I am solving a recurrence using repeated substitution method and I am almost done but it seems to me that I need some additional work to finish correctly. I am including an image of my work because typing would be very time-consuming. I will appreciate your feedback.

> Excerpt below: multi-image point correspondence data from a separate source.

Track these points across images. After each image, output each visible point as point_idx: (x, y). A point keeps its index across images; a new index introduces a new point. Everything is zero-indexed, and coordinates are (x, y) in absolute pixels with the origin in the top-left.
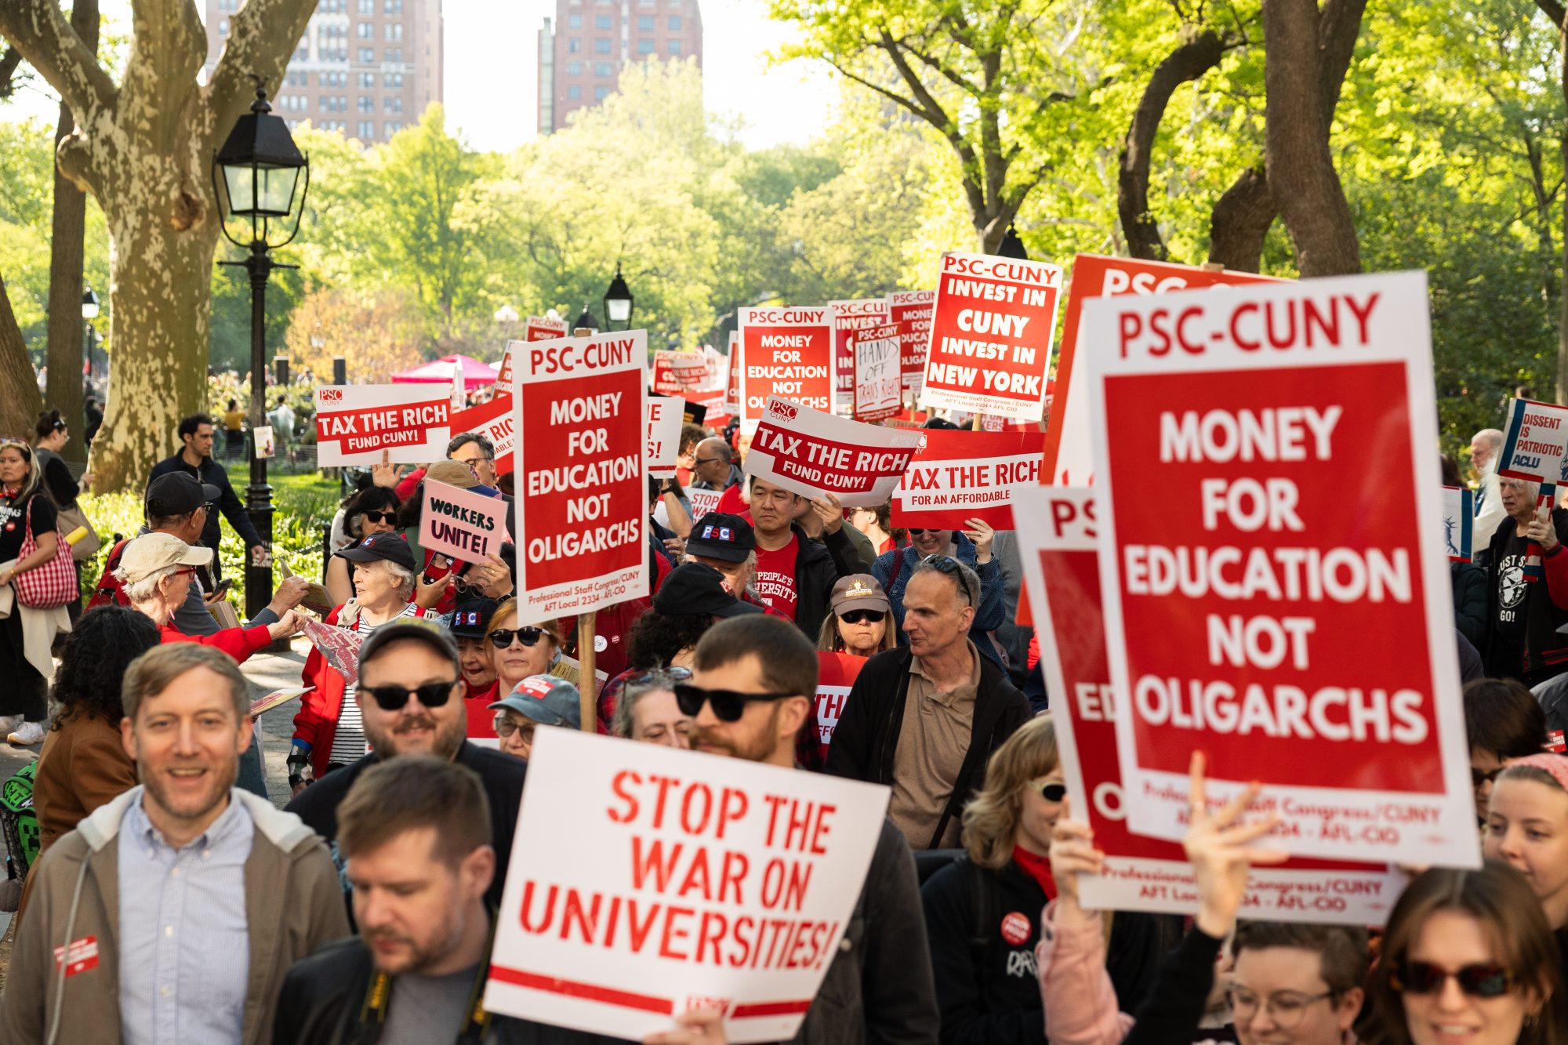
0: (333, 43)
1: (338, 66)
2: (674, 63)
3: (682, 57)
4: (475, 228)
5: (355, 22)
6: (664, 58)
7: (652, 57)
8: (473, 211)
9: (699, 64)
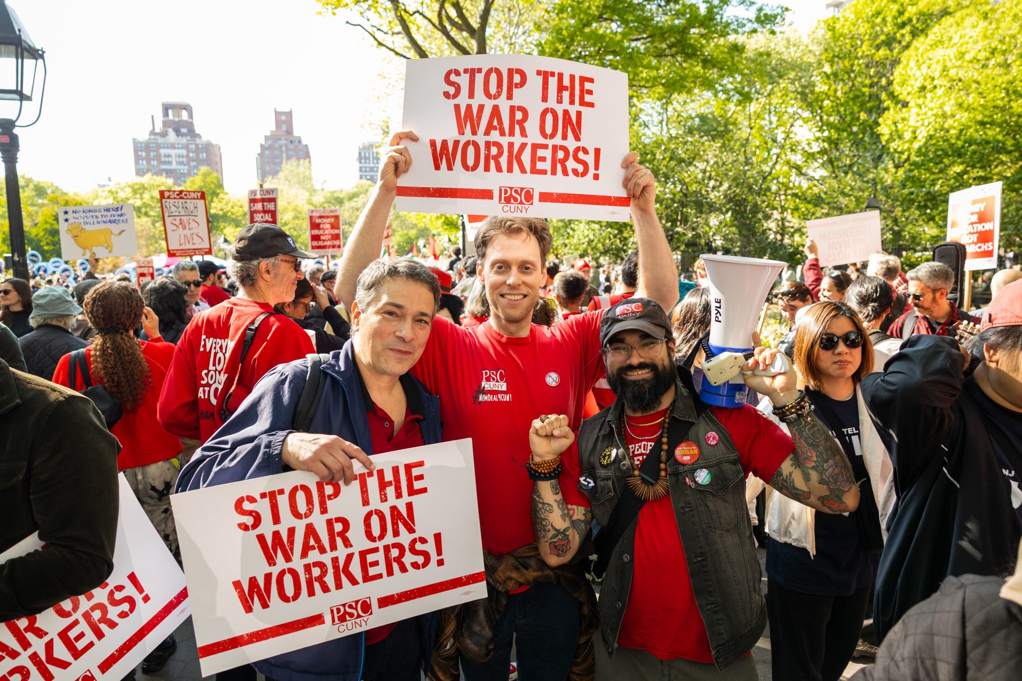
0: (181, 159)
1: (182, 167)
2: (302, 161)
3: (305, 159)
4: (221, 213)
5: (188, 152)
6: (298, 159)
7: (294, 159)
8: (219, 206)
9: (310, 162)
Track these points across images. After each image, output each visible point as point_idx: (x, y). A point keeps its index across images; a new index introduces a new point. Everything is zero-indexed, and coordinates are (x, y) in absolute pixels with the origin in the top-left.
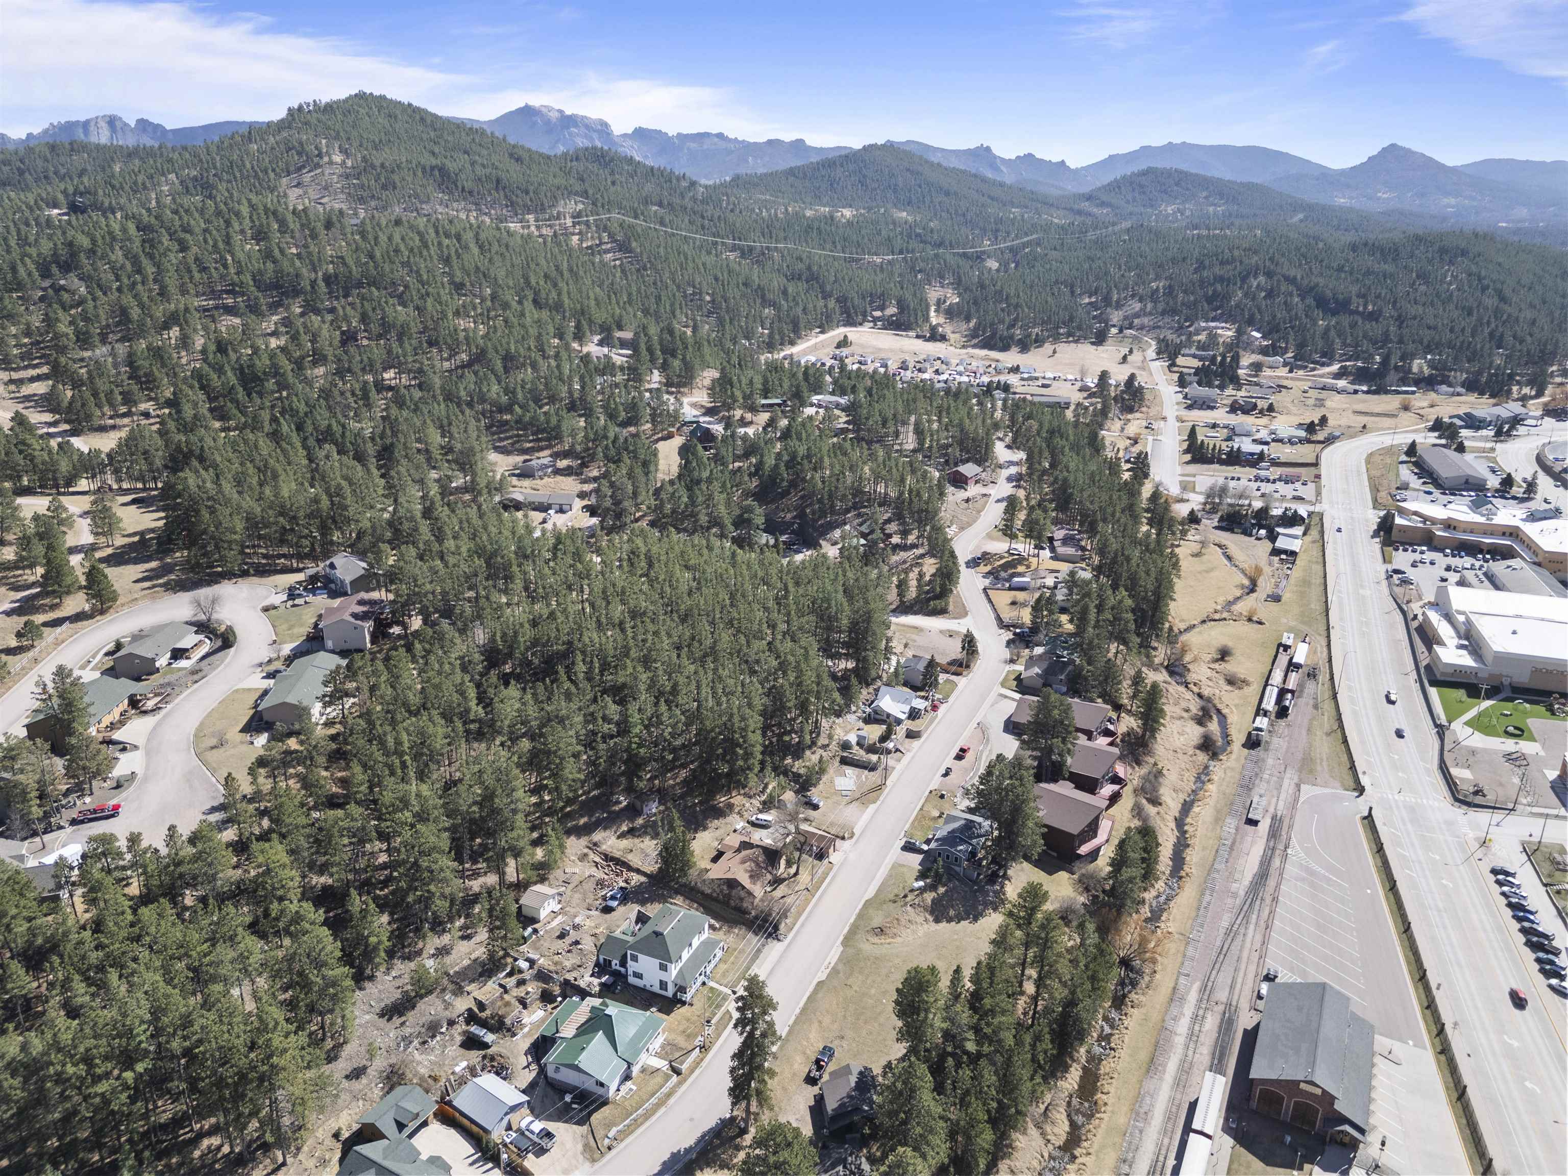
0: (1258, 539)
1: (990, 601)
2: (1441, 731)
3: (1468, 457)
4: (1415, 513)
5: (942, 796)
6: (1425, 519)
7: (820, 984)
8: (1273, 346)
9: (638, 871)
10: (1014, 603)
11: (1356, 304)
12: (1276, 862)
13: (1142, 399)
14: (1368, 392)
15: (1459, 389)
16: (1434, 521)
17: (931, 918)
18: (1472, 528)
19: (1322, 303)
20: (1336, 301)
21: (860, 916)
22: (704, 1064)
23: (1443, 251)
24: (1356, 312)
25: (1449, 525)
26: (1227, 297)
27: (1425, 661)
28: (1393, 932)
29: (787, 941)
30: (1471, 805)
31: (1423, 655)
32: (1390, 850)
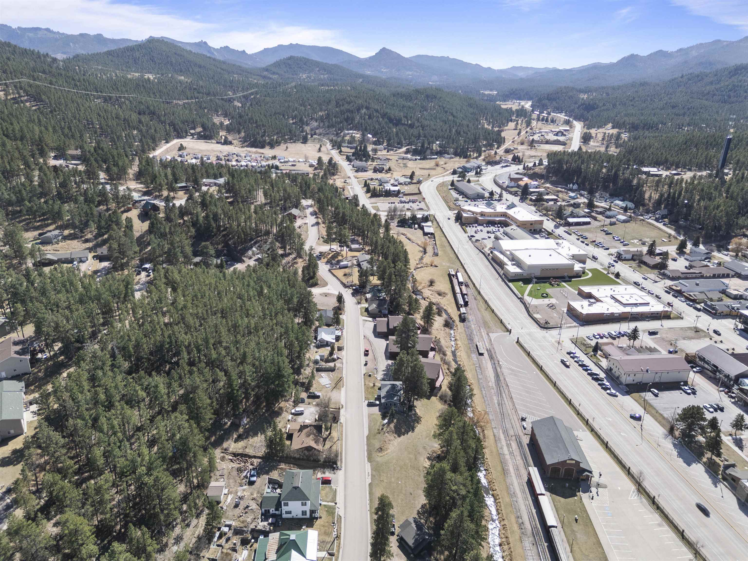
0: (416, 229)
1: (334, 275)
2: (521, 300)
3: (472, 184)
4: (469, 211)
5: (370, 376)
6: (473, 213)
7: (370, 485)
8: (378, 140)
9: (255, 457)
10: (345, 275)
11: (404, 121)
12: (499, 369)
13: (337, 169)
14: (420, 159)
15: (453, 156)
16: (477, 214)
17: (396, 436)
18: (490, 215)
19: (391, 120)
20: (396, 120)
21: (368, 445)
22: (342, 545)
23: (427, 96)
24: (405, 124)
25: (482, 214)
26: (353, 119)
27: (502, 273)
28: (551, 387)
29: (343, 469)
30: (547, 328)
31: (500, 270)
32: (532, 353)
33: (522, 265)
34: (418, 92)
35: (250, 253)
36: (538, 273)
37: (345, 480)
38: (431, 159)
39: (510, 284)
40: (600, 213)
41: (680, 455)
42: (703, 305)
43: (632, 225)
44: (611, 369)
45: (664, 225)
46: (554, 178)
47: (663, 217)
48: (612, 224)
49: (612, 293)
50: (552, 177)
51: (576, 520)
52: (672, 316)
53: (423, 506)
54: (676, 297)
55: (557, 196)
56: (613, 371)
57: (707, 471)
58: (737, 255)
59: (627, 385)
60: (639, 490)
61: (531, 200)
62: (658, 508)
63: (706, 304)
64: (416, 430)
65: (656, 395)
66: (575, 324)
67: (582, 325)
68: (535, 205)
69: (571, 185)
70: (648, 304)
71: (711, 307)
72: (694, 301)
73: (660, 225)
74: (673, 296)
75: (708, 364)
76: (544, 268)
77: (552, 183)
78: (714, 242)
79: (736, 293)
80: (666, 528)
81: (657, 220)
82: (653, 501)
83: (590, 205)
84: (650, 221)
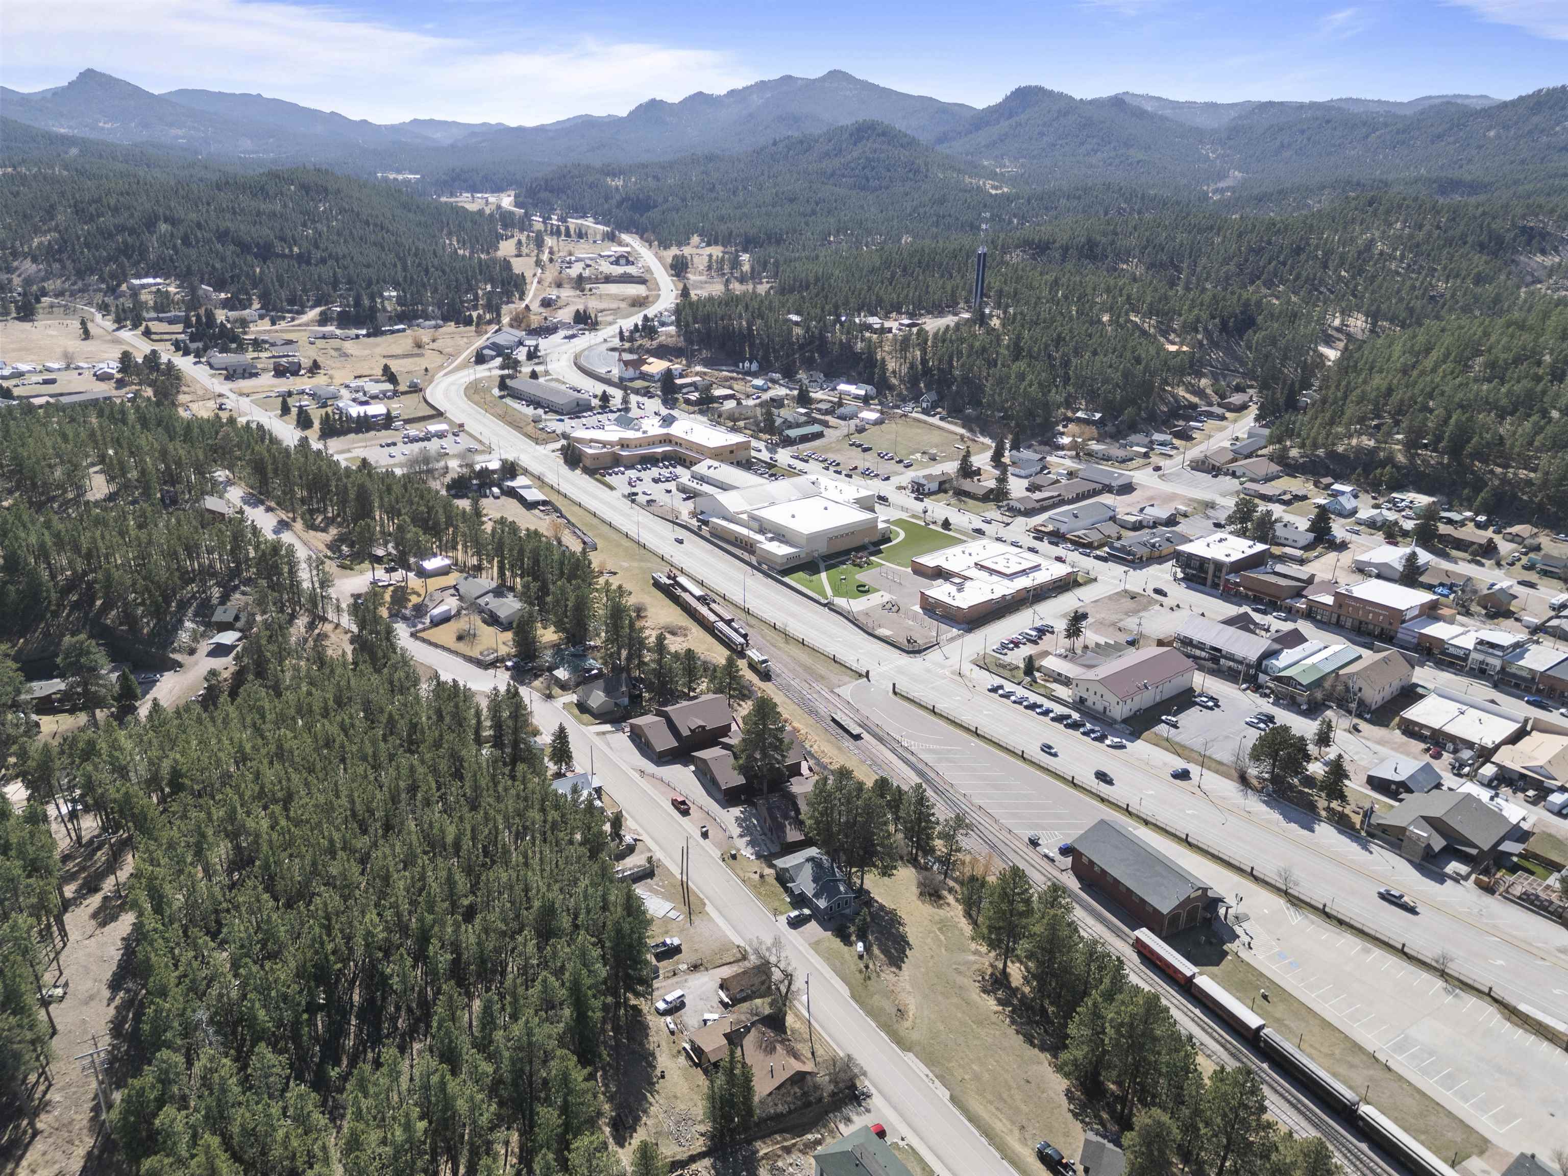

I can see that the problem says that $n = 2^k$ so $k = log_{2}n$ so I can replace every $k$ by $log_{2}n$
Question:
$T(n) = 4T(\frac{n} {2})+n ,\hspace{0.5cm} if \hspace{0.5cm}n \geq 2 $
$\hspace{1.0cm} = 1 ,\hspace{2.2cm} if \hspace{0.5cm}n = 1 $
Solution by substitution method:
Generalized form:
$T(n) = 4^kT(\frac{n} {2^k})+n\sum_{n=1}^{k-1}2^i$
Until here you are good, but after this we can further simplify as below:
$\sum_{n=1}^{k-1}2^i$ is a finite geometric progression(GP), thus we use the formula:
$S_n=\frac{a_1(1-r^n)} {1-r} \hspace{0.5cm} when \hspace{0.5cm} r\neq1$
$S_n$ = sum of GP with n terms
$a_1$ = the first term
r = common ratio
n = number of terms
$T(n) = 4^kT(\frac{n} {2^k})+n(2^{k-1}-1)$
put $\frac{n} {2^k}= 1$ ie., $k=\log_2 n$
$T(n) = 1 ,\hspace{2.2cm} if \hspace{0.5cm}n = 1 $
$T(n) = 4^{\log_2 n}T(1)+n(\frac{n} {2}-1)$
$T(n) = n^{\log_2 4}+n(\frac{n} {2}-1)$
$T(n) = n^2+\frac{n^2} {2}-n$
Thus, $T(n)=O(n^2)$
This is the guess & proof method as explained over at our reference question. You have a guess, now prove it correct! The canonical choice would be an inductive proof.
Can you provide some guidance?
– JORGE Oct 19 '16 at 14:53